Der standorttreue und ungemein fleißige Maler war aber vor allem auch ein häufig reisender, für Neuerungen in der (Kunst-)Welt offener Geist. Mit seinen Künstlerfreunden - vor allem mit Eduard Schleich d.Ä. - unternahm er unzählige Reisen und ausgedehnte Wanderungen. Jedes Jahr sammelte er so Eindrücke in Bayern, dem Alpenraum, in Oberitalien oder auch in Dalmatien.
Eine für sein künstlerisches Schaffen besonders wichtige Reise führte Carl Spitzweg zusammen mit seinem Bruder und mit Eduard Schleich d.Ä. 1851 zunächst nach Paris und von dort zur ersten Weltausstellung nach London. In Paris begeisterten ihn die Werke in den großen Kunstsammlungen, vor allem aber nahm er Kontakt zu den Künstlern der Schule von Barbizon auf, die er auch im Wald von Fontainebleau aufsuchte.
Das unmittelbare Malen in der Landschaft, der daraus folgende neuartige Umgang mit Licht und Schatten, der nicht-lineare, malerische Umgang mit der Farbe und auch der bühnenhafte Aufbau der Landschaften, wie ihn die Gruppe um Théodore Rousseau, Camille Corot und Charles Francois Daubigny praktizierte, dies alles beeindruckte und faszinierte Spitzweg. Die anschließende Konfrontation mit Werken William Turners in London führte sein künstlerisches Tun in dieselbe Richtung.
Im Werk Carl Spitzwegs gibt es viele Gemälde, die den Einfluss dieser Reise von 1851 unmittelbar reflektieren. So auch das hier vorliegende Werk "Drei rastende Schulmädchen". Wie auf einer Bühne sitzen die drei auf einer Böschung. Die enge Wald-Szenerie mit dem in den Hintergrund aufsteigenden Pfad und dem parallel dazu plätschernden Bach im Vordergrund links, bildet einen lauschigen Winkel. Hier können die Freundinnen ungestört plaudern. Die Farben ihrer Röcke und Schürzen und die hellen Oberteile und Kopfbedeckungen setzen Akzente in der weitgehend im Schatten liegenden Umgebung. Ein kleiner Ausschnitt des Himmels ist in der oberen linken Bildecke zu sehen. Sommerlich helles Licht streift nur die linke Seite des aufsteigenden Hangs. Der Bildstock am Wegesrand, am rechten Bildrand, tritt farblich ganz zurück. Im Sinne der Künstler von Barbizon handelt es sich wahrhaftig um eine "paysage intime".

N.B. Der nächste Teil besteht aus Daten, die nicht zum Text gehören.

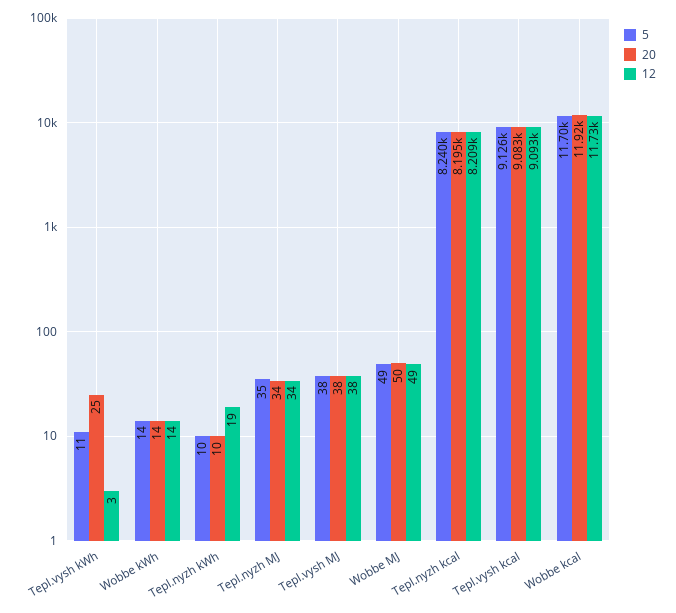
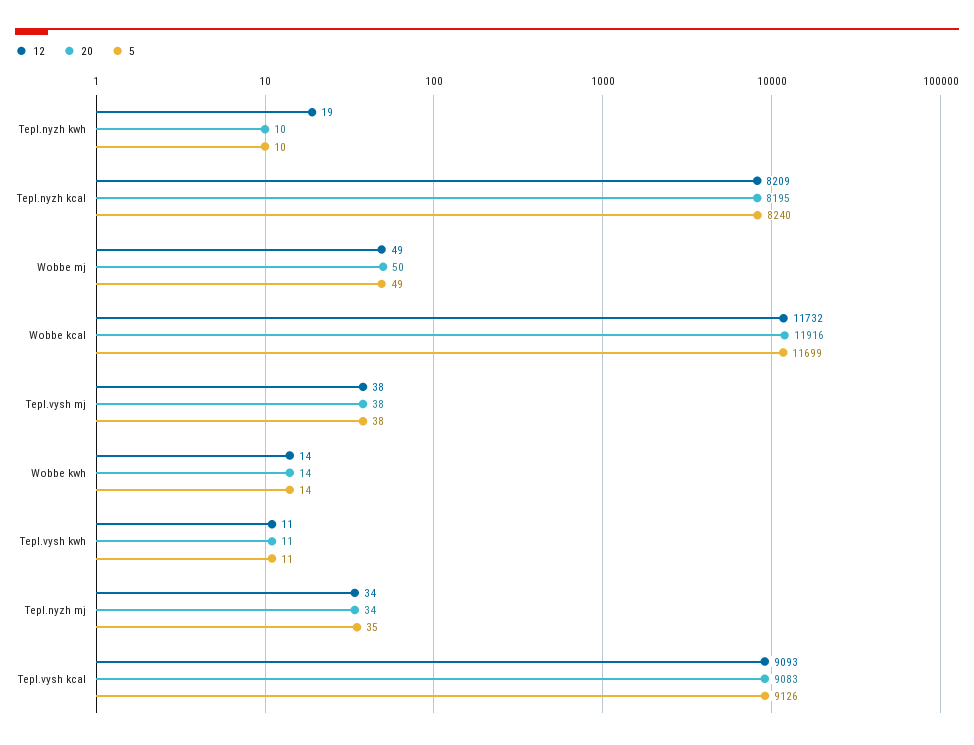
20, Tepl.vysh kWh: 25 -> 11
12, Tepl.vysh kWh: 3 -> 11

Obschon die Figuren fast ohne jede Binnenzeichnung ganz malerisch angelegt sind, gelingt es Carl Spitzweg, dem Meister der psychologischen Typisierung, einiges über die drei Mädchen auszusagen. Körperhaltung, Kontur und Sitzposition charakterisieren die Kinder und ihre Beziehung untereinander. Das atmosphärische, leicht schummrige Licht und die Abgeschiedenheit der Szene, mag beim Betrachter Erinnerungen an die eigene Kinderzeit heraufbeschwören, an unbeschwerte und unbeobachtete Momente mit den besten FreundInnen.
In den 1860er und 70er Jahren hat Carl Spitzweg das Thema der (Schul-)Kinder im Wald häufig variiert. Siegfried Wichmann datiert dieses besonders stimmungsvolle Gemälde, das wie so viele Werke Spitzwegs auf dem Deckel einer Zigarrenkiste gemalt wurde, auf die Zeit um 1875.